The users can interact with the system through four parts, as shown in Fig. 8. Part (A) is the input parameter, while an event URL in last.fm, DailyMotion, Upcoming, or URI in EventMedia dataset [19] could be the input to query the event. When event information is retrieved, the abstract is presented in part (B), and the home page of the event is depicted in part (D). Then, the event’s machine tag, title, geo location, time metadata are extracted and used to query the photos in Flickr, as described in [11]. The results from the query, as well as from the visual pruning and owner refinement process, can be accessed by the list in part (C). With a mouse click, the photos are presented in part (D), as shown in Fig. 9.
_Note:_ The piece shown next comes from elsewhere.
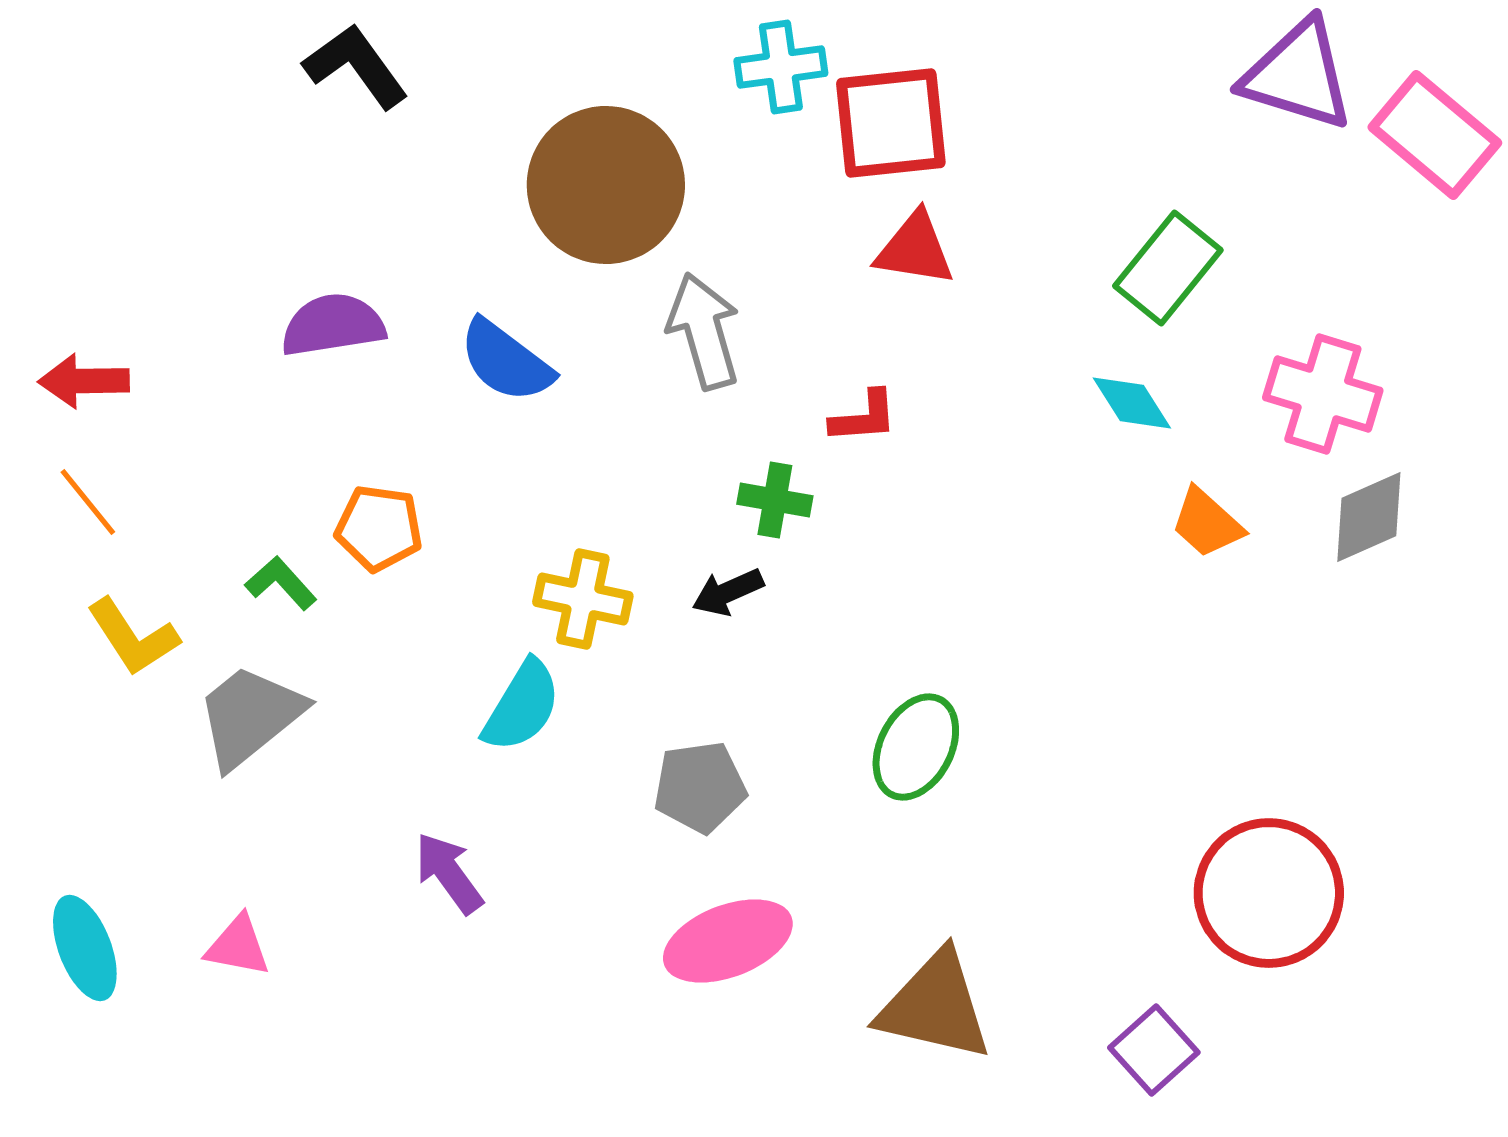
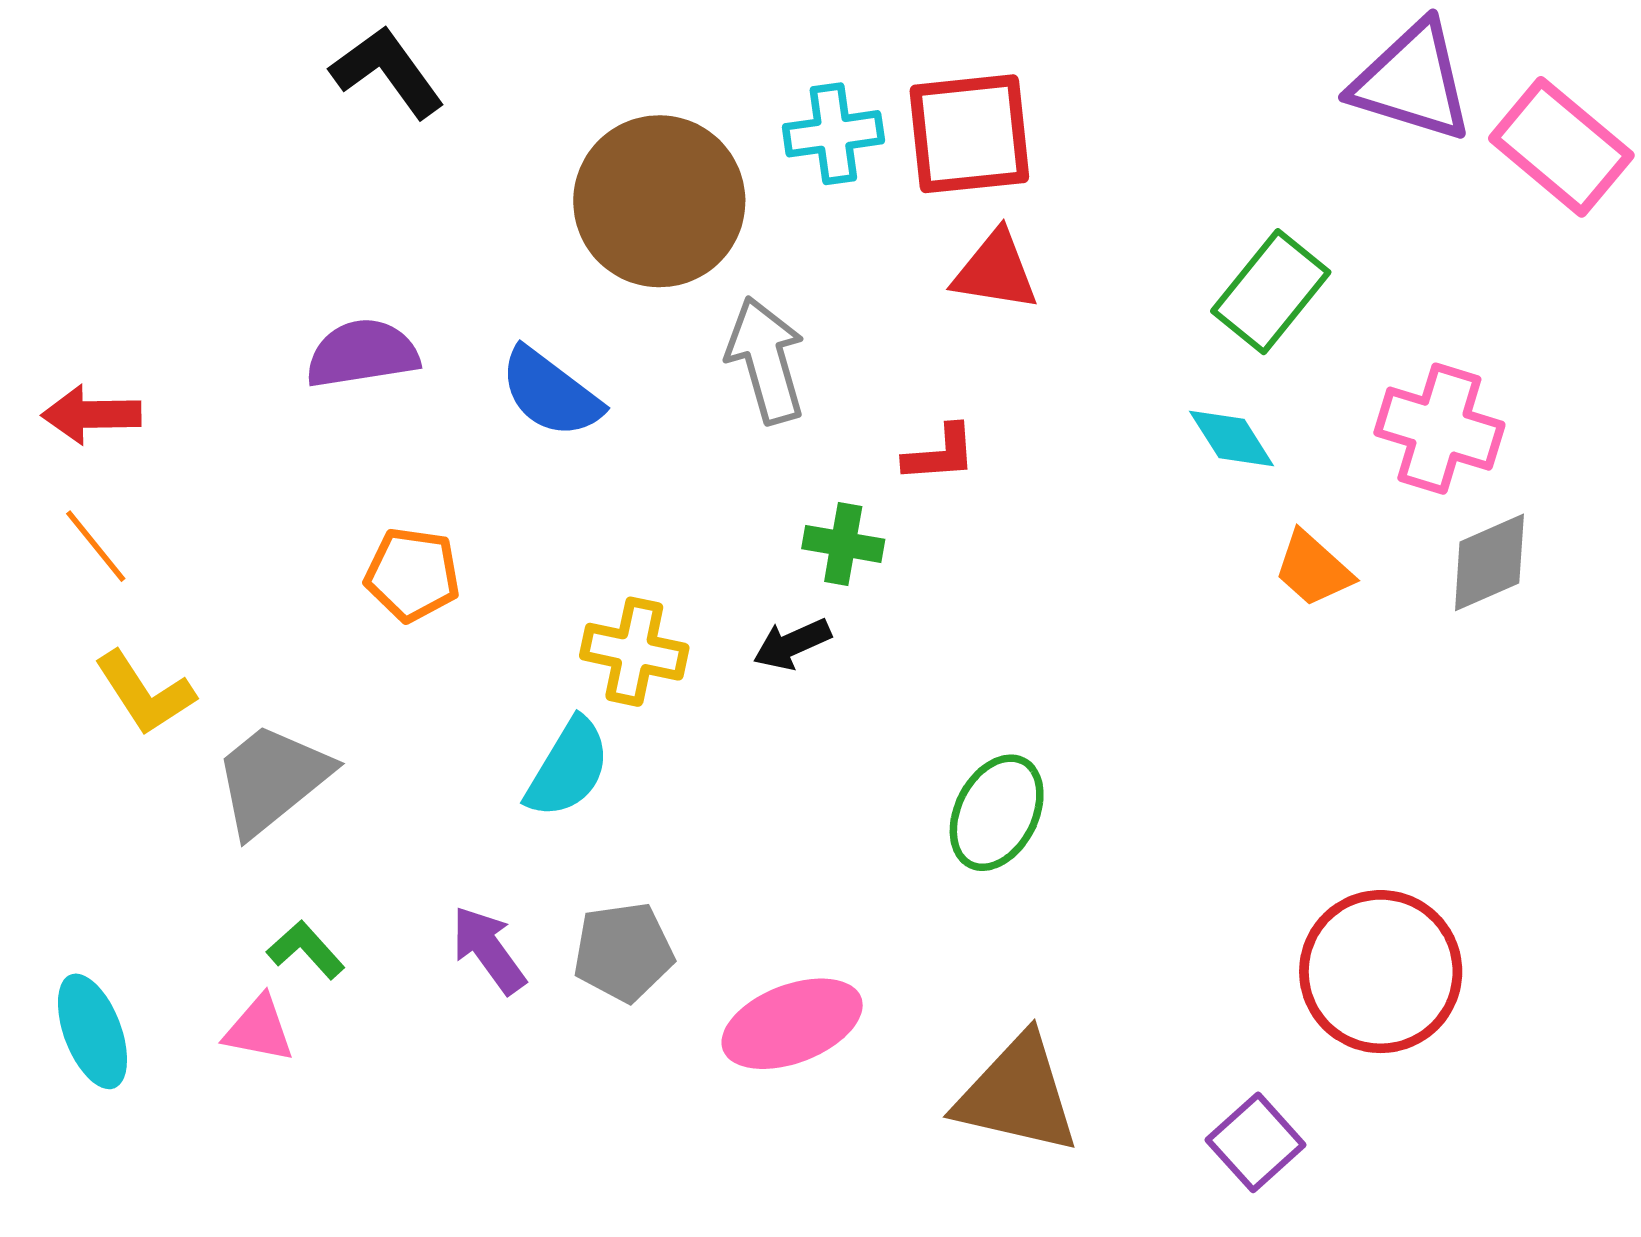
cyan cross: (781, 67) -> (833, 134), moved
green L-shape: (281, 583) -> (306, 950), moved
gray pentagon: (700, 787) -> (623, 952), moved

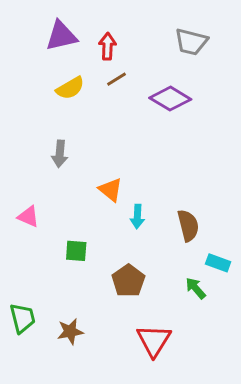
Figure 9 also shows the effectiveness of our system on collecting event relevant photos. For last.fm event (ID = 1369317), only 10 photos are labeled with machine tag, and 285 and 48 photos are retrieved by the location and title based query. After the visual pruning and owner refinement process, a set of 262 photos illustrates the event.

Fig. 8
figure 8

EventEnricher interface: (A) Input URL; (B) Event Abstract; (C) Navigation of the Results; (D) MainView: to show the event homepage and photos in the results

Fig. 9
figure 9

Results on Lastfm event:1369317

4.2 Discussion

Event directories are largely overlapping, providing multiple identifiers for the same venues, artists, and events. We argued that linked data technology helps to integrate at large scale all data sources because of the use of URIs for identifying objects and a simple triple model for representing all metadata yielding to a giant graph. Rich semantic descriptions of events can then be propagated to the media to which they are attached. Hence, for the datasetFootnote 3 presented in Sect. 3.1, 1,248,021 photos (that is 73 %) have been geotagged for free since Flickr had no geotagged information for those photos but only knowledge of an event machine tag that points to a rich description of an event including venues that are geo-localized. Similarly, the propagation of semantic metadata enables to detect inconsistencies between data sources such as the misplacement of a venue.

5 Conclusion

In this paper, we have shown how linked data technologies can be used for integrating information contained in event and media directories. We described a method for finding as much as possible photos and videos relevant for a given event: we start from the media that contain specific machine tags and that can be used to train classifiers that will prune results from general queries. We evaluated our approach against a manually built gold standard and we show that we are able to increase significantly the recall with a very conservative approach that does not scarify the precision. Ultimately, we provide an event-based interface to explore shared media.